Wow!! I'm glad this is working out. It is a little clunky to navigate, but it's fun to see where y'all are.


----------



## jared101 (Jun 18, 2011)

Ok, made it, straight on my roof in ok...


----------



## captturbo (Jun 18, 2011)

For those having trouble finding the "place" tab, you can just hit enter instead.

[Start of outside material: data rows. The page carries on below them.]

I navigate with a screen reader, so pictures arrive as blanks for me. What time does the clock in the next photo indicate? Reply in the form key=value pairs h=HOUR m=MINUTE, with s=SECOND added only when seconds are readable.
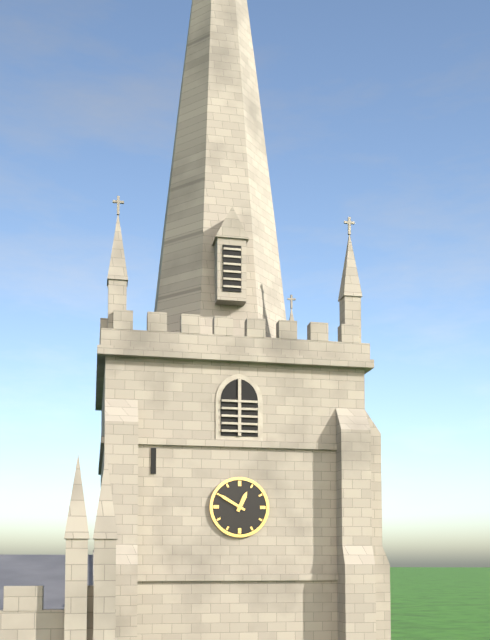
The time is h=12 m=50
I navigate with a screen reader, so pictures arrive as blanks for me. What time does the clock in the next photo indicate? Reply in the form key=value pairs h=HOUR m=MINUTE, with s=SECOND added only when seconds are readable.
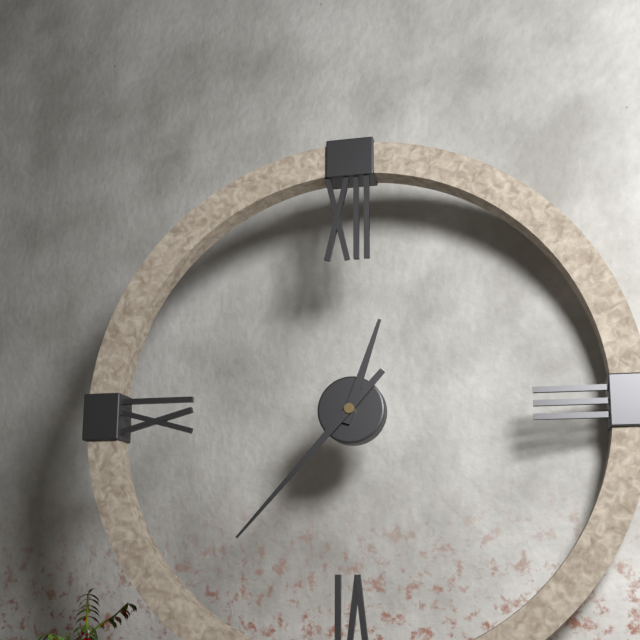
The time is h=12 m=37
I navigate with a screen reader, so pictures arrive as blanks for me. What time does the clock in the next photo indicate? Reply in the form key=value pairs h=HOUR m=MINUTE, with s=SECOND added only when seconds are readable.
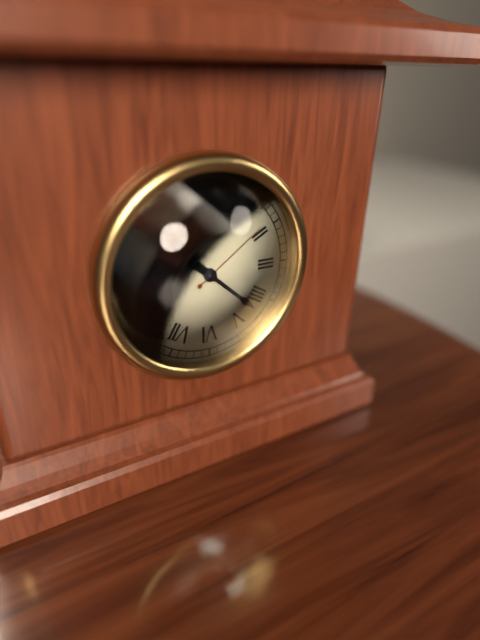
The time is h=10 m=22 s=9
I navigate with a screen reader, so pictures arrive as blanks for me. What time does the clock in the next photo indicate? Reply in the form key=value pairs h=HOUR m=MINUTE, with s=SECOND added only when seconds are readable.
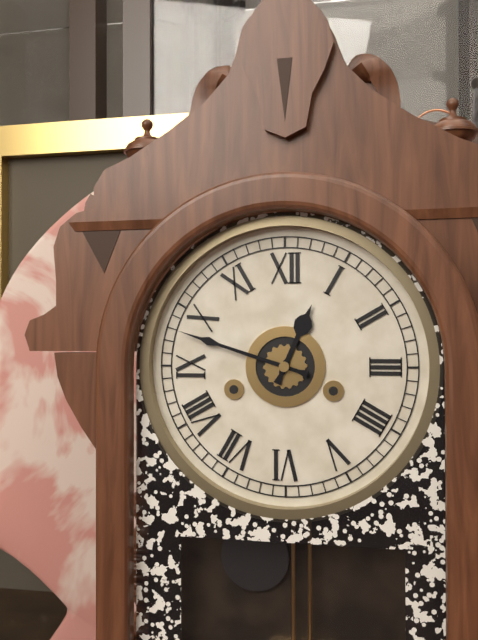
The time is h=12 m=48
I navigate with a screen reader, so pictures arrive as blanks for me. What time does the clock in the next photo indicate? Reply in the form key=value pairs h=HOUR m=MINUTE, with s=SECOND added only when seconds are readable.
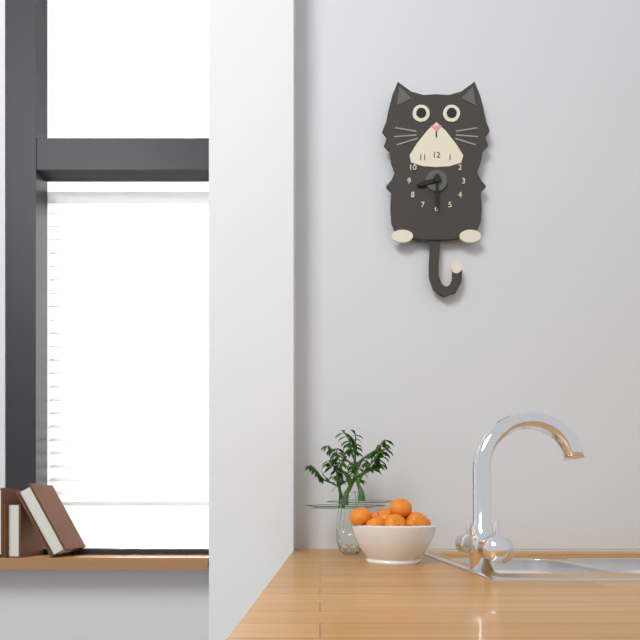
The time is h=8 m=30
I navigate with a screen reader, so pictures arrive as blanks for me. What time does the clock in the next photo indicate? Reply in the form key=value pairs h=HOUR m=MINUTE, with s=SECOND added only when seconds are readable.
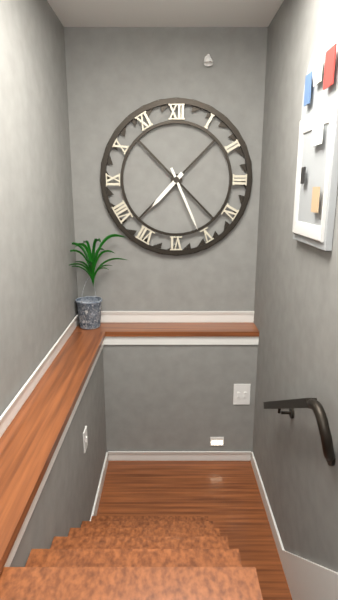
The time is h=7 m=26
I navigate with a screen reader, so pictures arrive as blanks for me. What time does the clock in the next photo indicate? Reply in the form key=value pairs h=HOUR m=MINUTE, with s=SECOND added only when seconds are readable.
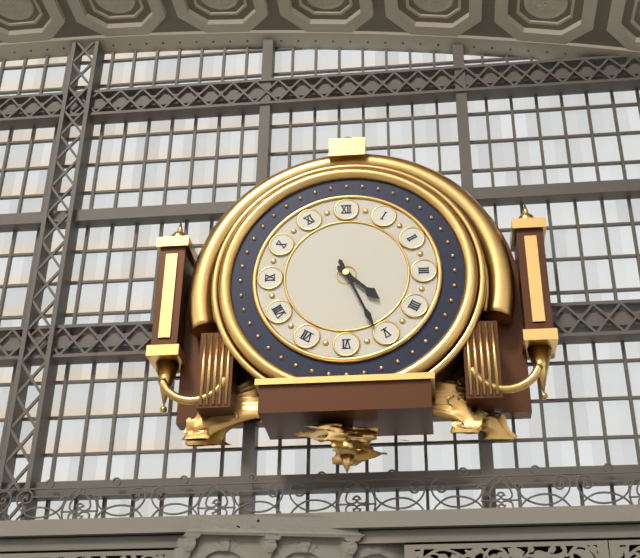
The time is h=4 m=26
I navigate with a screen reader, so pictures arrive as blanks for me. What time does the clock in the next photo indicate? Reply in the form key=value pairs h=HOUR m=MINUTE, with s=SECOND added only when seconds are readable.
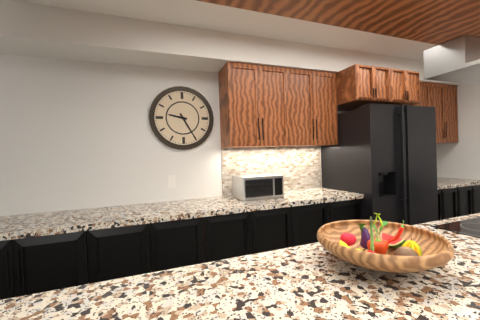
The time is h=9 m=25
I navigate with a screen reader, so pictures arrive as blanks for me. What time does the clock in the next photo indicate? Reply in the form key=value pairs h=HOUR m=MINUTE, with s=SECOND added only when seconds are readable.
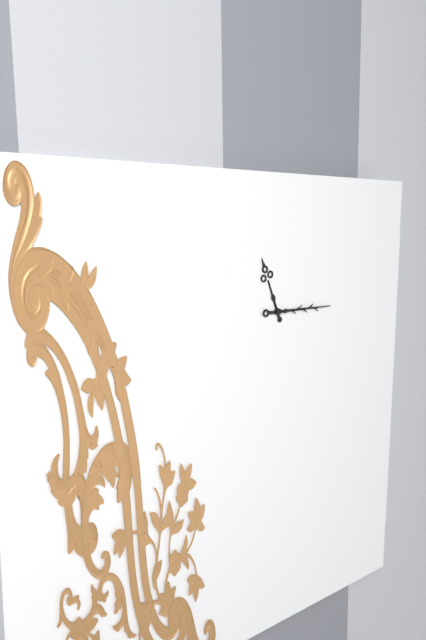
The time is h=11 m=15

Pretty cool. I can even tell when the Google Earth shot was taken. It was done in March 2010 for my area. How do I know? My solar arrays aren't on the roof yet but the panels are still in my back yard on pallets. Amazing detail from space huh?


----------



## mdboatbum (Aug 14, 2011)

This one kinda got buried so I'm giving it a little bump. Hope that's not against the rules.


----------



## masterofmymeat (Aug 14, 2011)

Thanks Mdboatbum...Naples Fl. in the house!


----------



## hardslicer (Aug 14, 2011)

go Hoosiers!!


----------



## africanmeat (Aug 14, 2011)

Thanks it is a great idea im in


----------



## sunman76 (Oct 12, 2011)

cool


----------



## justpassingthru (Oct 12, 2011)

Heh, heh, heh, this is cool, I'm in, it's an old pic, but now y'all can see I'm in the hood, ...no white sand beaches, coconut trees or blue lagoon.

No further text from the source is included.